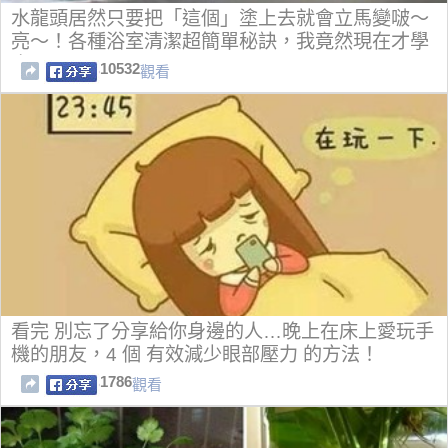
水龍頭居然只要把「這個」塗上去就會立馬變啵～
亮～！各種浴室清潔超簡單秘訣，我竟然現在才學
會！
10532
觀看
看完 別忘了分享給你身邊的人…晚上在床上愛玩手
機的朋友，4 個 有效減少眼部壓力 的方法！
1786
觀看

++++++++++

**WORK TASK**
Retype the text from all of the records above line for line, leaving out the pictures.

**TASK RESULT**
水龍頭居然只要把「這個」塗上去就會立馬變啵～
亮～！各種浴室清潔超簡單秘訣，我竟然現在才學
會！
10532
觀看
看完 別忘了分享給你身邊的人…晚上在床上愛玩手
機的朋友，4 個 有效減少眼部壓力 的方法！
1786
觀看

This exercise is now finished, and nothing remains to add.